Covid-19 prompting “institutional rethink” on operational resilience, report finds

Three US regulators have issued a list of “sound practices” banks should follow in operational resilience – as a new report from Norton Rose Fulbright suggests a drastic shift in preparedness for shocks over the course of the covid-19 pandemic.

The US Federal Reserve, Office of the Comptroller of the Currency (OCC) and the Federal Deposit Insurance Corporation issued a paper and explanatory note on operational resilience (OR) on 30 October.

They note the “wide range of disruptive events” banks have experienced in recent years, “including technology-related failures, cyber incidents, pandemics, and natural disasters”. The regulators add that banks’ increasing reliance on third-party service providers has also exposed them to operational risks.

The recommendations apply to banks with more than US$250 billion in total consolidated assets or more than US$100 billion in total assets and other risk characteristics. The regulators emphasised that the paper only brings together existing regulations and guidance, rather than introducing new measures.

The paper recommends 42 sound practices across seven areas – governance, operational risk management, business continuity management, third-party risk management, scenario analysis, information system management, and surveillance and reporting.

It also includes a dedicated appendix for cybersecurity sound practices, which the regulators said was necessary given the “significance and technical nature of cybersecurity risk”.

A 21 October report prepared by Norton Rose Fulbright, which surveyed senior executives and risk and compliance professionals from more than 50 international financial institutions, uncovered evidence of a drastic shift in financial institutions’ operational resilience preparedness in the wake of the covid-19 pandemic.

While only one quarter of the survey respondents felt their institutions had comprehensive risk frameworks in place at the start of the year, 80% said they had enhanced their governance and oversight during the pandemic and 70% expected an increase in their operational resilience budgets next year.

Respondents said that early in the pandemic they had experienced challenges with supervision and oversight, managing external stakeholders and third parties, IT connectivity and business travel disruptions. They said their main issues had been technology-related, and that the pandemic had underscored the need to “future-proof” their IT strategy.

They also said they expected greater regulatory scrutiny on their controls and risk management frameworks, technology and management information, accountability regimes, and financial crime risks.

The report noted that, while “none of these should come as a surprise” in the wake of a pandemic where each area had come under pressure, regulators’ increased focus on individual accountability in many jurisdictions meant they would be readier to identify which senior individuals in an organisation were responsible for failures.

Respondents also backed the move towards remote working triggered by the pandemic, but said while early adopters of the trend before the pandemic had been “un-phased”, others had needed to invest significant time, money and resources to make the transition.
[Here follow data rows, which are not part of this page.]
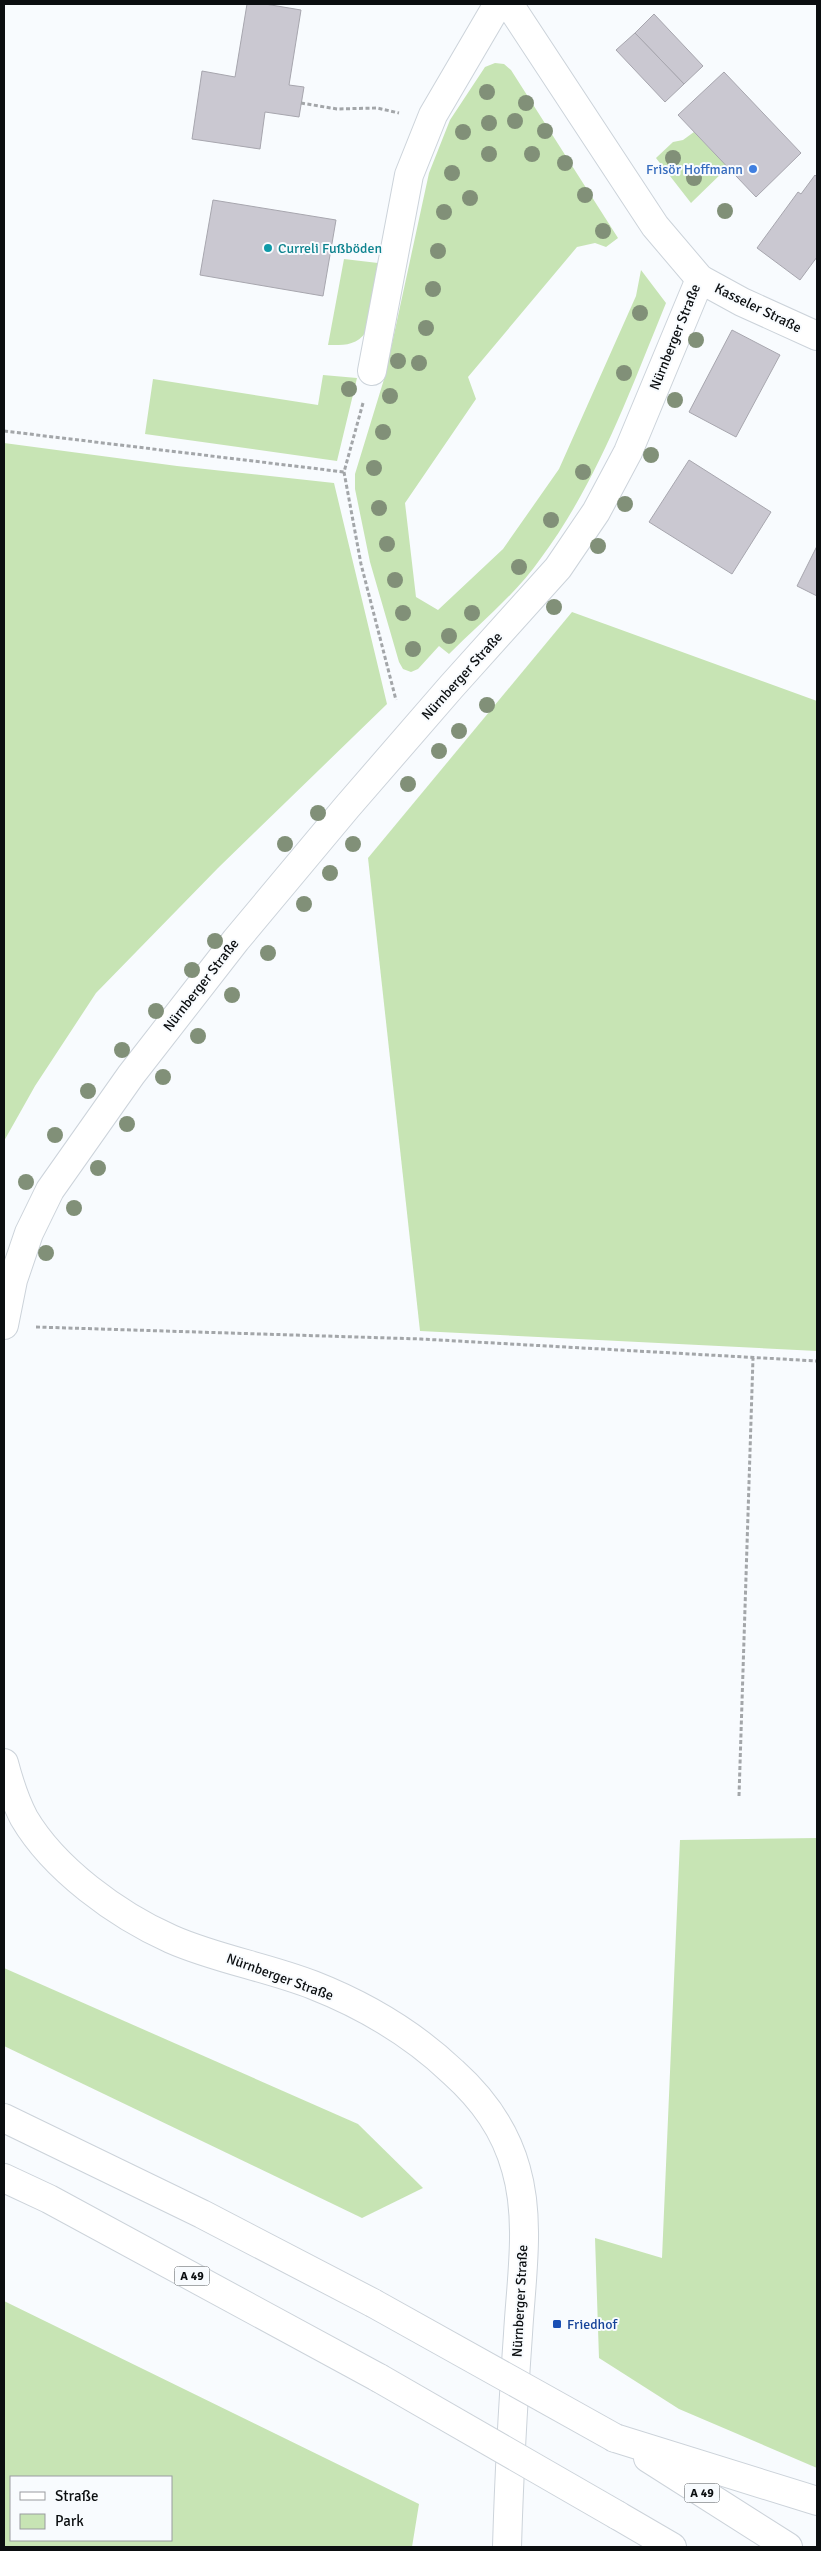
<svg xmlns="http://www.w3.org/2000/svg" width="821" height="2551" font-family="Signika,sans-serif">
	<rect width="100%" height="100%" fill="#f8fbfe"/>
	<!-- green -->
	<g fill="#c7e4b4" fill-rule="evenodd">
		<path d="M 495,63 L 504,64 L 511,70 L 618,238 L 606,247 L 595,243 L 577,247 L 468,377 L 476,399 L 405,503 L 416,597 L 438,610 L 503,549 L 559,469 L 636,296 L 641,270 L 666,303 C 630,391 598,481 541,558 C 516,594 480,623 449,654 L 439,646 L 418,669 L 411,672 L 403,669 L 399,662 L 370,562 L 355,489 L 355,474 L 385,376 L 429,173 L 450,120 L 485,67 Z"/>
		<polygon points="694,132 728,167 691,203 656,158 673,142 683,140"/>
		<path d="M 344,259 L 378,263 L 366,332 C 356,346 344,345 328,345 Z"/>
		<polygon points="323,375 357,378 337,461 145,434 153,379 318,405"/>
		<polygon points="4,443 177,466 334,483 387,704 218,868 96,993 35,1086 4,1141"/>
		<polygon points="572,612 817,701 817,1351 420,1331 368,858"/>
		<polygon points="817,1838 817,2468 679,2409 599,2358 595,2238 662,2258 680,1840"/>
		<polygon points="4,1968 358,2124 423,2188 362,2218 4,2046"/>
		<path d="M 4,2301 L 419,2504 L 412,2547 L 4,2547 ZM 11,2477 L 171,2477 L 171,2540 L 11,2540 Z"/>
	</g>
	<!-- building -->
	<g fill="#cac8d1" stroke="#a7a6ae">
		<polygon points="247,4 265,4 301,10 289,85 304,87 299,117 265,112 260,149 192,139 202,71 235,77"/>
		<polygon points="654,14 703,66 684,84 635,33"/>
		<polygon points="635,33 684,84 665,102 616,50"/>
		<polygon points="724,72 801,153 756,197 678,115"/>
		<polygon points="815,175 817,177 817,257 800,280 757,248 798,192 801,194"/>
		<polygon points="213,200 336,220 323,296 200,275"/>
		<polygon points="732,330 780,355 736,437 689,412"/>
		<polygon points="689,460 771,512 732,574 649,522"/>
		<polygon points="817,546 817,596 797,586"/>
	</g>
	<g fill="none" stroke-linecap="round" stroke-linejoin="round">
		<defs>
			<g id="minor">
				<polyline points="509,4 655,226 700,279 742,302 817,336"/>
				<polyline points="372,371 409,175 433,115 498,4"/>
				<polyline points="4,1325 13,1280 29,1233 50,1190 131,1075 236,940 347,807 451,687 558,568 596,512 628,452 700,279"/>
				<path d="M 4,1763 C 9,1782 15,1801 24,1818 C 54,1869 117,1915 171,1939 C 216,1959 267,1967 313,1985 C 364,2005 413,2034 453,2072 C 483,2099 505,2129 516,2169 C 531,2221 521,2280 518,2334 C 513,2405 509,2476 507,2547"/>
			</g>
			<g id="highway">
				<polyline points="4,2118 202,2214 373,2303"/>
				<polyline points="4,2178 49,2199 379,2378"/>
				<polyline points="615,2438 817,2501"/>
				<polyline points="648,2458 788,2547"/>
				<polyline points="617,2515 672,2547"/>
			</g>
		</defs>
		<!-- minor casing -->
		<use href="#minor" stroke="#ccd3da" stroke-width="30"/>
		<!-- highway casing -->
		<use href="#highway" stroke="#ccd3da" stroke-width="30"/>
		<!-- path -->
		<g stroke="#a3a6a9" stroke-width="3" stroke-dasharray="4 2.5" stroke-linecap="butt">
			<polyline points="301,103 337,109 377,108 399,113"/>
			<polyline points="363,403 344,472 361,564 396,700"/>
			<polyline points="4,431 344,472"/>
			<polyline points="36,1327 421,1339 817,1361"/>
			<polyline points="739,1796 753,1358"/>
		</g>
		<!-- minor -->
		<use href="#minor" stroke="#fff" stroke-width="28"/>
		<!-- highway -->
		<use href="#highway" stroke="#fff" stroke-width="28"/>
		<defs>
			<g id="highway-bridge">
				<polyline points="373,2303 615,2438"/>
				<polyline points="379,2378 617,2515"/>
			</g>
		</defs>
		<!-- highway-bridge casing -->
		<use href="#highway-bridge" stroke="#ccd3da" stroke-width="30" stroke-linecap="butt"/>
		<!-- highway-bridge -->
		<use href="#highway-bridge" stroke="#fff" stroke-width="28"/>
	</g>
	<!-- trees -->
	<g fill="#819078">
		<circle cx="487" cy="92" r="8"/>
		<circle cx="526" cy="103" r="8"/>
		<circle cx="515" cy="121" r="8"/>
		<circle cx="489" cy="123" r="8"/>
		<circle cx="545" cy="131" r="8"/>
		<circle cx="463" cy="132" r="8"/>
		<circle cx="489" cy="154" r="8"/>
		<circle cx="532" cy="154" r="8"/>
		<circle cx="673" cy="158" r="8"/>
		<circle cx="565" cy="163" r="8"/>
		<circle cx="452" cy="173" r="8"/>
		<circle cx="694" cy="178" r="8"/>
		<circle cx="585" cy="195" r="8"/>
		<circle cx="470" cy="198" r="8"/>
		<circle cx="725" cy="211" r="8"/>
		<circle cx="444" cy="212" r="8"/>
		<circle cx="603" cy="231" r="8"/>
		<circle cx="438" cy="251" r="8"/>
		<circle cx="433" cy="289" r="8"/>
		<circle cx="640" cy="313" r="8"/>
		<circle cx="426" cy="328" r="8"/>
		<circle cx="696" cy="340" r="8"/>
		<circle cx="398" cy="361" r="8"/>
		<circle cx="419" cy="363" r="8"/>
		<circle cx="624" cy="373" r="8"/>
		<circle cx="349" cy="389" r="8"/>
		<circle cx="390" cy="396" r="8"/>
		<circle cx="675" cy="400" r="8"/>
		<circle cx="383" cy="432" r="8"/>
		<circle cx="651" cy="455" r="8"/>
		<circle cx="374" cy="468" r="8"/>
		<circle cx="583" cy="472" r="8"/>
		<circle cx="625" cy="504" r="8"/>
		<circle cx="379" cy="508" r="8"/>
		<circle cx="551" cy="520" r="8"/>
		<circle cx="387" cy="544" r="8"/>
		<circle cx="598" cy="546" r="8"/>
		<circle cx="519" cy="567" r="8"/>
		<circle cx="395" cy="580" r="8"/>
		<circle cx="554" cy="607" r="8"/>
		<circle cx="403" cy="613" r="8"/>
		<circle cx="472" cy="613" r="8"/>
		<circle cx="449" cy="636" r="8"/>
		<circle cx="413" cy="649" r="8"/>
		<circle cx="487" cy="705" r="8"/>
		<circle cx="459" cy="731" r="8"/>
		<circle cx="439" cy="751" r="8"/>
		<circle cx="408" cy="784" r="8"/>
		<circle cx="318" cy="813" r="8"/>
		<circle cx="285" cy="844" r="8"/>
		<circle cx="353" cy="844" r="8"/>
		<circle cx="330" cy="873" r="8"/>
		<circle cx="304" cy="904" r="8"/>
		<circle cx="215" cy="941" r="8"/>
		<circle cx="268" cy="953" r="8"/>
		<circle cx="192" cy="970" r="8"/>
		<circle cx="232" cy="995" r="8"/>
		<circle cx="156" cy="1011" r="8"/>
		<circle cx="198" cy="1036" r="8"/>
		<circle cx="122" cy="1050" r="8"/>
		<circle cx="163" cy="1077" r="8"/>
		<circle cx="88" cy="1091" r="8"/>
		<circle cx="127" cy="1124" r="8"/>
		<circle cx="55" cy="1135" r="8"/>
		<circle cx="98" cy="1168" r="8"/>
		<circle cx="26" cy="1182" r="8"/>
		<circle cx="74" cy="1208" r="8"/>
		<circle cx="46" cy="1253" r="8"/>
	</g>
	<!-- markers -->
	<circle fill="#3f7fe0" stroke="#f8fbfe" stroke-width="2" cx="753" cy="169" r="5"/>
	<circle fill="#0f9aa8" stroke="#f8fbfe" stroke-width="2" cx="268" cy="248" r="5"/>
	<rect fill="#1a4fb4" stroke="#f8fbfe" stroke-width="2" x="552" y="2319" width="10" height="10" rx="2.5"/>
	<g text-anchor="middle" dominant-baseline="central" stroke-width="4" stroke-linejoin="round" paint-order="stroke">
		<!-- shield labels -->
		<g fill="#f8fbfe" stroke="#525557" stroke-width="1">
			<rect x="174.5" y="2266.5" width="35" height="19" rx="4"/>
			<rect x="684.5" y="2483.5" width="35" height="19" rx="4"/>
		</g>
		<g font-size="12" font-weight="bold" fill="#0b0e10">
			<text x="192" y="2276">A 49</text>
			<text x="702" y="2493">A 49</text>
		</g>
		<!-- shop labels -->
		<g font-size="14" fill="#366cbe" stroke="#f8fbfe" text-anchor="end">
			<text x="743" y="169">Frisör Hoffmann</text>
		</g>
		<!-- culture labels -->
		<g font-size="14" fill="#0d838f" stroke="#f8fbfe" text-anchor="start">
			<text x="278" y="248">Curreli Fußböden</text>
		</g>
		<!-- street labels -->
		<g font-size="14" fill="#0b0e10" stroke="#f8fbfe">
			<text transform="translate(758 308) rotate(26)">Kasseler Straße</text>
			<text transform="translate(675 337) rotate(-68)">Nürnberger Straße</text>
			<text transform="translate(462 676) rotate(-48)">Nürnberger Straße</text>
			<text transform="translate(201 985) rotate(-52)">Nürnberger Straße</text>
			<text transform="translate(280 1977) rotate(20)">Nürnberger Straße</text>
			<text transform="translate(520 2301) rotate(-87)">Nürnberger Straße</text>
		</g>
		<!-- transit labels -->
		<g font-size="14" fill="#164399" stroke="#f8fbfe" text-anchor="start">
			<text x="567" y="2324">Friedhof</text>
		</g>
	</g>
	<!-- border -->
	<rect width="821" height="2551" fill="none" stroke="#0b0e10" stroke-width="10"/>
	<!-- legend -->
	<rect x="10" y="2476" width="162" height="65" fill="#f8fbfe" stroke="#999c9f"/>
	<rect x="20" y="2492" width="25" height="8" fill="#ffffff" stroke="#999c9f"/>
	<text x="55" y="2501" font-size="15" fill="#0b0e10">Straße</text>
	<rect x="20" y="2514" width="25" height="15" fill="#c7e4b4" stroke="#999c9f"/>
	<text x="55" y="2526" font-size="15" fill="#0b0e10">Park</text>
</svg>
“The current pandemic has meant that firms’ contingency plans are being tested in real time,” said Norton Rose Fulbright’s global head of financial services Jonathan Herbst. “It has incidentally prompted firms around the world to begin mapping, testing and strengthening their operational resilience frameworks, often in advance of the new or revised rules coming into force.”

“Those firms who have generally responded well in this crisis will find that the initial groundwork for operational resilience has been laid,” he added.

Lisa Lee Lewis, head of advisory in the firm’s risk consulting practice, said the pandemic had prompted an “institutional rethink” on operational resilience.

“The question financial institutions need to ask themselves is: can the institution absorb operational shocks when they do occur, while continuing to provide the same level of services to its customers and relevant markets? Financial institutions will continually need to test their ability to remain within their impact tolerances through a range of severe but plausible disruption scenarios,” she said.